Alex Olson Mixes Skateboarding and Fashion

Now Lives Mr. Olson recently moved from Los Angeles to a three-bedroom apartment in Greenpoint, Brooklyn, which he shares with the denim guru Shawn Joswick.

Claim to Fame As the progeny of the skateboard pioneer Steve Olson, Mr. Olson first learned to ride at age 12. By 19 he was skating professionally, giving him the rarefied distinction of being the first second-generation professional skateboarder. He often appears on the covers of Skateboarder and Thrasher magazines, though these days his clothing line is also getting attention from fashion editors.

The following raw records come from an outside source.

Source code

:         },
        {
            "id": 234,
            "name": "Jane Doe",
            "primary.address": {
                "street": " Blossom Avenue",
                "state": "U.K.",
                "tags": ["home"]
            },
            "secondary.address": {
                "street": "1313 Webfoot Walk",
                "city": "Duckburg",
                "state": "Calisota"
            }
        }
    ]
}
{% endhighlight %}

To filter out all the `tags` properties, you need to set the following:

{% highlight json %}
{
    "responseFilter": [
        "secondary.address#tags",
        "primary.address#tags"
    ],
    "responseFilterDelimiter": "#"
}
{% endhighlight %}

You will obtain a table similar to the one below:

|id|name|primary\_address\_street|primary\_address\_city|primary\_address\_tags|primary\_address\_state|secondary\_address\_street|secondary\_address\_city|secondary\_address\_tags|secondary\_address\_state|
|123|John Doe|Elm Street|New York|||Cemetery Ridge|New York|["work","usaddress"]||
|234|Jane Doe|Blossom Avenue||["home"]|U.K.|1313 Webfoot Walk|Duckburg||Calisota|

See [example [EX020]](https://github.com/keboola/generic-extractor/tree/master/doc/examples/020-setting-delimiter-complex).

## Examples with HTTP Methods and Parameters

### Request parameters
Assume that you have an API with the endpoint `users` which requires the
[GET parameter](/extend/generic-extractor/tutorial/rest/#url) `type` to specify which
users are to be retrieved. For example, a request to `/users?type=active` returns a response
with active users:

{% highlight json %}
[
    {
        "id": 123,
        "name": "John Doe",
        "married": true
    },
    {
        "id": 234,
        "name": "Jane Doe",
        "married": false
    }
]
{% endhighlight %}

Big Break In 2005 he signed a sponsorship deal with Girl Skateboards, one of the most prestigious skate companies. “As a kid growing up, I never thought I would get sponsored by them because they were at such a higher level,” he said. Still, larger brands came calling. A few years ago, he parted ways with Girl Skateboards to work with Louis Vuitton, Vans and his current sponsor,Nike.

Latest Project Last year he started Bianca Chandôn, a unisex clothing line that is sold at boutiques like Supreme and Dover Street Market. The streetwear label was inspired by the inclusive philosophy espoused in early issues of Purple magazine, house-music havens like Paradise Garage and 1970s-era Fire Island as seen through the lens of the photographer Tom Bianchi. (A T-shirt from his first collection has the word “lover” written across the chest pocket.) “Everyone was wearing fitted clothes and had good style back then,” Mr. Olson said.

Next Thing Disco’s social history serves as a creative catalyst for more than just his clothing line. This fall, Mr. Olson will release a dance EP in a collaboration with Paul Takahashi of Sarcastic Disco and the composer Alberto Bof. “It’s like an early ’90s dance record that feels modern,” Mr. Olson said. He also plans to release a full ready-to-wear collection for Bianca Chandôn. The sales strategy is inspired by pioneering D.J.s like Larry Levan, who released limited-edition vinyl bootlegs of popular hits. “By producing low numbers of each piece, if it sells out at a store you have to find it some other way,” he said.

Freewheeler After watching “Paris Is Burning,” the 1990 documentary about drag-ball culture, Mr. Olson noticed a similarity between the rule-breaking worlds of vogueing and skateboarding. “Some people consider skateboarding a sport, but I judge it more like dance,” he said. “Skating is like voguing: Whoever has the best style wins the competition.”